Dan et Chuck ont au moins connu une - certes infime - évolution au fil des épisodes. Ils sont devenus des versions plus sympathiques d'eux-mêmes, un peu plus sages, un peu moins primaires. En effet, en dépit de leurs erreurs passées, la plupart des personnages masculins de Gossip Girl finissent plutôt bien. Ce qui est d'autant plus déconcertant lorsqu'on revoit la série et qu'on s'attarde sur le sort réservé aux personnages féminins. À chaque fois qu'un nouveau personnage féminin rejoint la série, il est immédiatement mis en compétition ou en rivalité avec un autre pour un homme, en témoigne la houleuse relation qu'entretiennent Serena et Vanessa sur 348 épisodes. Blair se sabote elle-même. Jenny a un fort caractère, est plutôt nihiliste, et se retrouve vite écartée du casting principal. Georgina ne semble exister que quand les scénaristes ont besoin d'une méchante capable de revenir facilement et se charge d'incarner des stéréotypes misogynes éculés (elle fait croire à Dan qu'elle attend un enfant de lui). Quant à sa lecture sociale du monde, difficile de faire abstraction du manichéisme de la série : polarisée entre Manhattan et Brooklyn, Gossip Girl fait passer Dan pour un jeune d'origine modeste alors que le loft de ce dernier ressemble à une suite de l'hôtel Hoxton. Sans parler du traitement réservé à Dorota, la domestique de Blair, dont le personnage est constamment tourné en ridicule.

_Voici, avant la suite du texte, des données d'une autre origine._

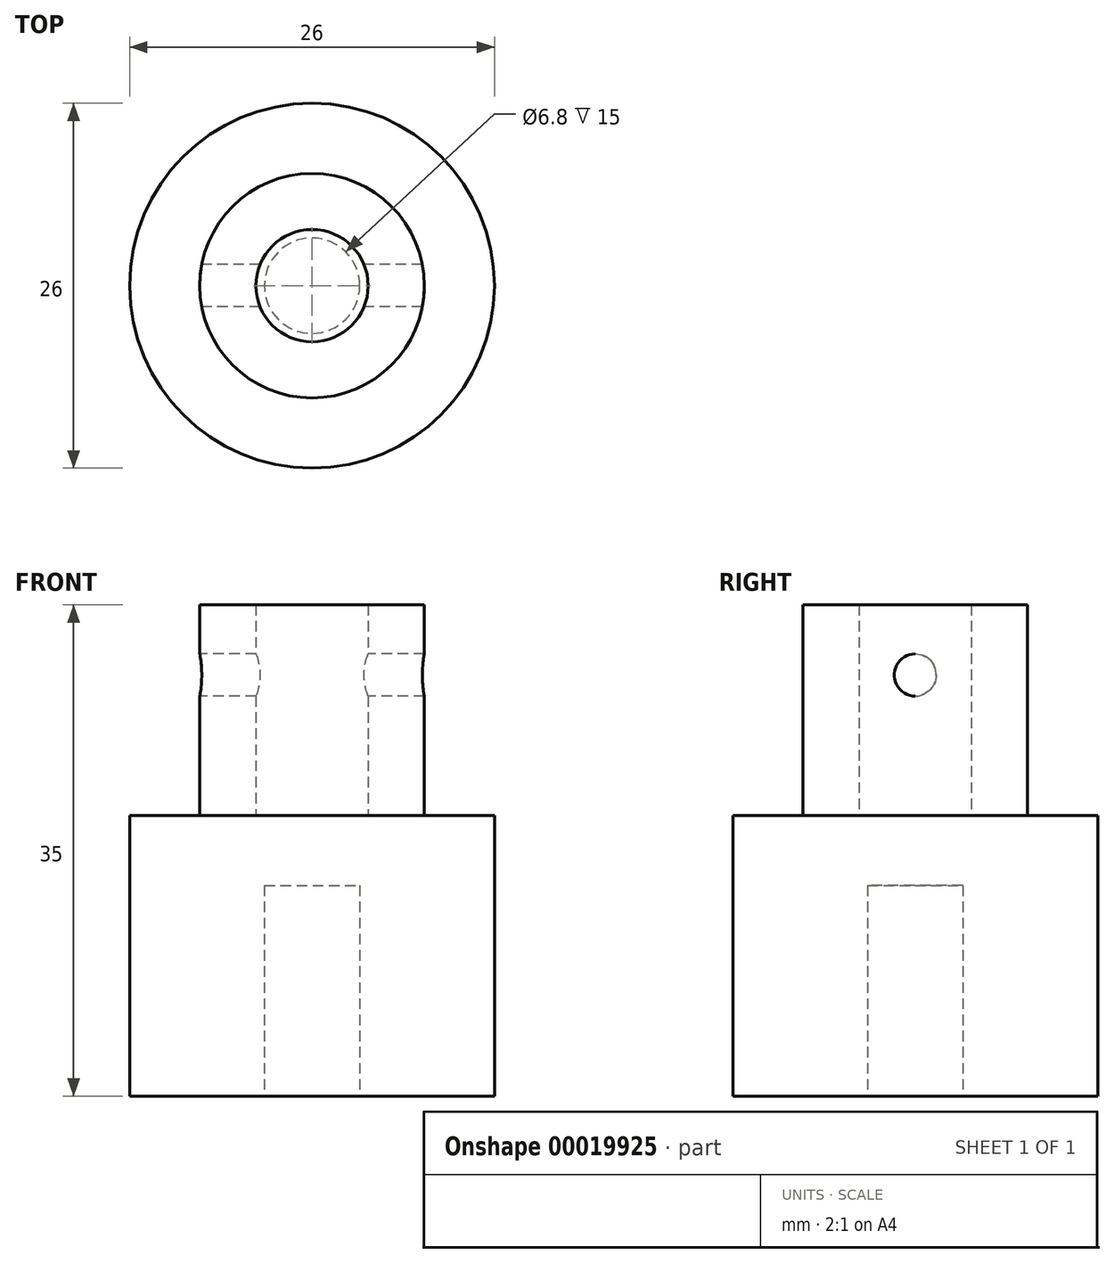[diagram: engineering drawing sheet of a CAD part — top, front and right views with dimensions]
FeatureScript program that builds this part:
annotation { "Feature Type Name" : "Feature", "Feature Type Description" : "" }
export const myFeature = defineFeature(function(context is Context, id is Id, definition is map)
    precondition{}
    {
        {
            var Q0;
            Q0=qCreatedBy(makeId("Top.planeOp"),FACE);
            var sketch = newSketch(context, id + "F0", { "sketchPlane" : qUnion([Q0])});
            skCircle(sketch, "E0", {"center": v(0, 0) * mm, "radius": 4 * mm});
            skCircle(sketch, "E1", {"center": v(0, 0) * mm, "radius": 8 * mm});
            skCircle(sketch, "E2", {"center": v(0, 0) * mm, "radius": 13 * mm});
            skSolve(sketch);
        }
        {
            var Q0;
            Q0=makeQuery(id+"F0.imprint","IMPRINT",FACE,{"disambiguationData":[TD([[makeQuery(id+"F0.imprint","IMPRINT",EDGE,{"derivedFrom":sQuery(id+"F0.wireOp",EDGE,"E0")}),1.0]])]});
            extrude(context, id + "F1", {"entities" : qUnion([Q0]), "depth" : 20 * mm});
        }
        {
            var Q0;
            Q0=makeQuery(id+"F0.imprint","IMPRINT",FACE,{"disambiguationData":[TD([[makeQuery(id+"F0.imprint","IMPRINT",EDGE,{"derivedFrom":sQuery(id+"F0.wireOp",EDGE,"E0")}),-1.0]])]});
            extrude(context, id + "F2", {"entities" : qUnion([Q0]), "operationType" : NewBodyOperationType.ADD, "depth" : 35 * mm});
        }
        {
            var Q0;
            Q0=makeQuery(id+"F0.imprint","IMPRINT",FACE,{"disambiguationData":[TD([[makeQuery(id+"F0.imprint","IMPRINT",EDGE,{"derivedFrom":sQuery(id+"F0.wireOp",EDGE,"E1")}),-1.0]])]});
            extrude(context, id + "F3", {"entities" : qUnion([Q0]), "operationType" : NewBodyOperationType.ADD, "depth" : 20 * mm});
        }
        {
            var Q0;
            {var subQ0=sQuery(id+"F0.wireOp",EDGE,"E0");var subQ1=sQuery(id+"F0.wireOp",EDGE,"E1");Q0=makeQuery(id+"F3.boolean.opBoolean","MERGE",FACE,{"derivedFrom":[makeQuery(id+"F2.boolean.opBoolean","MERGE",FACE,{"derivedFrom":[makeQuery(id+"F1.opExtrude","CAP_FACE",FACE,{"disambiguationData":[OSD([subQ0])],"isStart":true}),makeQuery(id+"F2.opExtrude","CAP_FACE",FACE,{"disambiguationData":[OSD([subQ0,subQ1])],"isStart":true})]}),makeQuery(id+"F3.opExtrude","CAP_FACE",FACE,{"disambiguationData":[OSD([subQ1,sQuery(id+"F0.wireOp",EDGE,"E2")])],"isStart":true})]});}
            var sketch = newSketch(context, id + "F4", { "sketchPlane" : qUnion([Q0])});
            skCircle(sketch, "E3", {"center": v(0, 0) * mm, "radius": 3.4 * mm});
            skSolve(sketch);
        }
        {
            var Q0;
            Q0 = qSketchRegion(id + "F4", true);
            extrude(context, id + "F5", {"entities" : qUnion([Q0]), "operationType" : NewBodyOperationType.REMOVE, "oppositeDirection" : true, "depth" : 15 * mm});
        }
        {
            var Q0;
            Q0=qCreatedBy(makeId("Right.planeOp"),FACE);
            var sketch = newSketch(context, id + "F6", { "sketchPlane" : qUnion([Q0])});
            skLineSegment(sketch, "E4", {"start": v(-8, 20) * mm, "end": v(-8, 35) * mm});
            skLineSegment(sketch, "E5", {"start": v(8, 35) * mm, "end": v(8, 20) * mm});
            skCircle(sketch, "E6", {"center": v(0, 30) * mm, "radius": 1.5 * mm});
            skLineSegment(sketch, "E7", {"start": v(-8, 35) * mm, "end": v(8, 35) * mm, "construction": true});
            skLineSegment(sketch, "E8", {"start": v(0, 35) * mm, "end": v(0, 30) * mm, "construction": true});
            skSolve(sketch);
        }
        {
            var Q0;
            Q0 = qSketchRegion(id + "F6", true);
            extrude(context, id + "F7", {"entities" : qUnion([Q0]), "operationType" : NewBodyOperationType.REMOVE, "depth" : 25 * mm, "hasSecondDirection" : true, "secondDirectionOppositeDirection" : true, "secondDirectionDepth" : 25 * mm});
        }
    });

Mais rassurons-nous : rien n'est fait et si l'on sait que le spinoff de la série sera diffusé sur HBO Max, nous ignorons tout de ce que les nouveaux scénaristes seront capables de faire à partir de la série originale. Impossible de savoir quoi que ce soit sur la nature des 10 épisodes d'une heure qui ont été commandés, sur leur casting et leurs dates de sorties. Ce qui est certain, c'est que le remake pourrait introduire la série et ses thèmes à une autre génération et permettre de poser un nouveau regard sur les relations qu'il met en scène, tout en faisant intervenir des personnages moins stéréotypés. Mais le projet pourrait aussi tomber dans les pièges auxquels n'ont pas échappé d'autres «reboots», incapables de s'adapter à l'évolution de leur public quelques années après la diffusion du programme d'origine (souvenez-vous de l'affreux projet de reboot de Heathers qui a finalement été annulé ). On croise donc les doigts pour qu'il s'agisse d'une relecture du premier scénario. XOXO, i-D.